— begin RECORDS FOR PROCESSING —

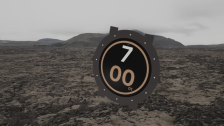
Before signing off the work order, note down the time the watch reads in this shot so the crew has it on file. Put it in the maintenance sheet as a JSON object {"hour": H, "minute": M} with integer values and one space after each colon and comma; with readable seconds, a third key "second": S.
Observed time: {"hour": 7, "minute": 0}
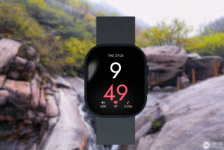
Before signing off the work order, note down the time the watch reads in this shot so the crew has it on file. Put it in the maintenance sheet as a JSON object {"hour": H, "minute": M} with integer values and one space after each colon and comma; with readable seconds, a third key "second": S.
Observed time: {"hour": 9, "minute": 49}
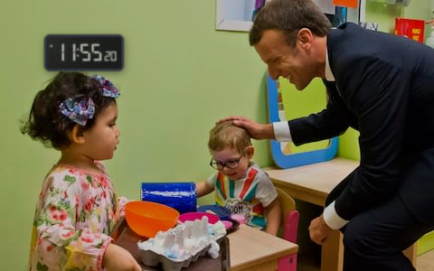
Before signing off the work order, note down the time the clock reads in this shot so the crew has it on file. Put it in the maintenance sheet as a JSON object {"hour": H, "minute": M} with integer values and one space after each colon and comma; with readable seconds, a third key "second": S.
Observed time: {"hour": 11, "minute": 55, "second": 20}
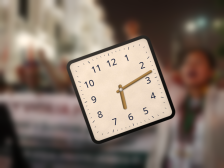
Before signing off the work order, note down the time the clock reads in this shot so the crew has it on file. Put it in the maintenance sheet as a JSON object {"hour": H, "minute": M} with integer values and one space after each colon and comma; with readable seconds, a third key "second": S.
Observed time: {"hour": 6, "minute": 13}
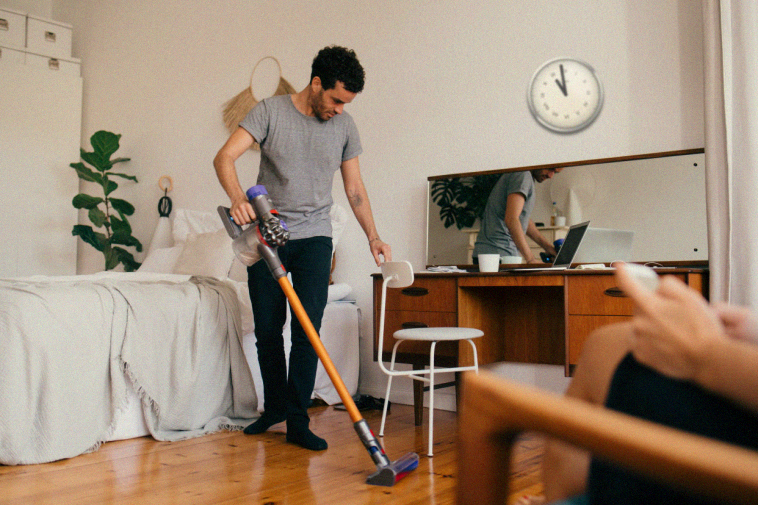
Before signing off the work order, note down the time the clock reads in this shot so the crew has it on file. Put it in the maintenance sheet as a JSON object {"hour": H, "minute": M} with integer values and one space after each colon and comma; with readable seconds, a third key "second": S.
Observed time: {"hour": 10, "minute": 59}
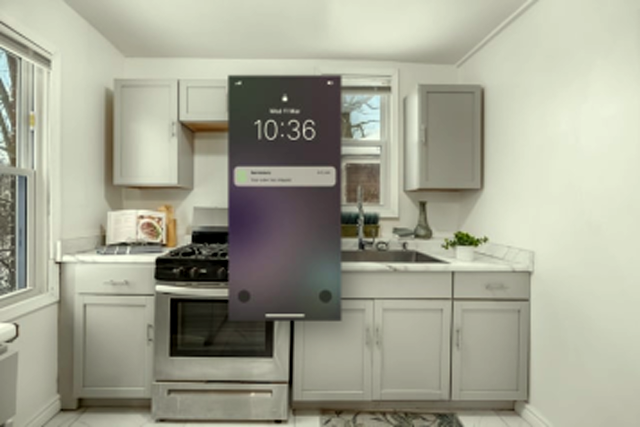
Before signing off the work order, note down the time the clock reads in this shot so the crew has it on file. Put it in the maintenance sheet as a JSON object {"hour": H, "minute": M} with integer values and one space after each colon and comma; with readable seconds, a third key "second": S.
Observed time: {"hour": 10, "minute": 36}
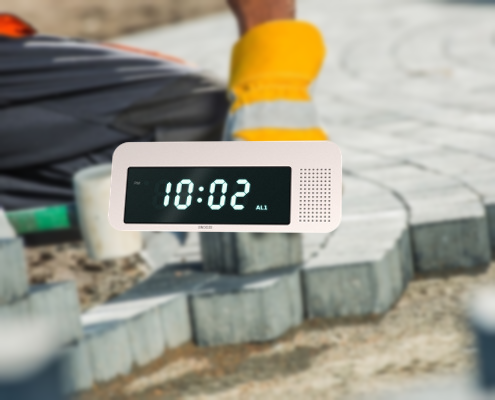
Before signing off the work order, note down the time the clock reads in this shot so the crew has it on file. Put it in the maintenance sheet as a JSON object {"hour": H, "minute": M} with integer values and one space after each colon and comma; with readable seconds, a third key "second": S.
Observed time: {"hour": 10, "minute": 2}
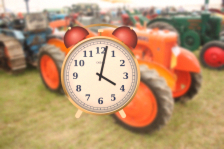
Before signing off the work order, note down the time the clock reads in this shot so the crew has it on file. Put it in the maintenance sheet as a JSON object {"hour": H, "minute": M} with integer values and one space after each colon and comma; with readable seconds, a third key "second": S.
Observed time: {"hour": 4, "minute": 2}
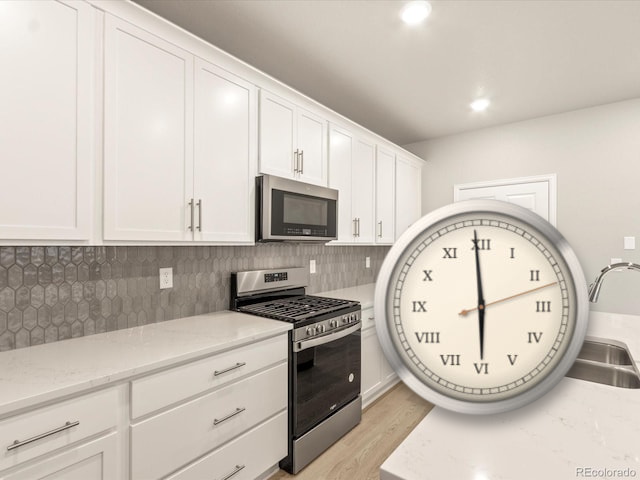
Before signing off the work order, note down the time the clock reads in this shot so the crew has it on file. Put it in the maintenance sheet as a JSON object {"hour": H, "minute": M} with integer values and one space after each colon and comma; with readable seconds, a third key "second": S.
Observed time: {"hour": 5, "minute": 59, "second": 12}
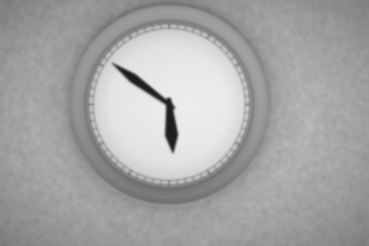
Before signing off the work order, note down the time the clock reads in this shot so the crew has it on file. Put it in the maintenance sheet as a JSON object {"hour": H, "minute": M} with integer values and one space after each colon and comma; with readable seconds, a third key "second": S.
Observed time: {"hour": 5, "minute": 51}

— end RECORDS FOR PROCESSING —

• [EXERCISE REQUIREMENTS] Locate each line in the rows above that contains the string "Observed", treating uppercase and lowercase as different, and copy every such line.

• [THE RESULT]
Observed time: {"hour": 7, "minute": 0}
Observed time: {"hour": 9, "minute": 49}
Observed time: {"hour": 11, "minute": 55, "second": 20}
Observed time: {"hour": 6, "minute": 13}
Observed time: {"hour": 10, "minute": 59}
Observed time: {"hour": 10, "minute": 36}
Observed time: {"hour": 10, "minute": 2}
Observed time: {"hour": 4, "minute": 2}
Observed time: {"hour": 5, "minute": 59, "second": 12}
Observed time: {"hour": 5, "minute": 51}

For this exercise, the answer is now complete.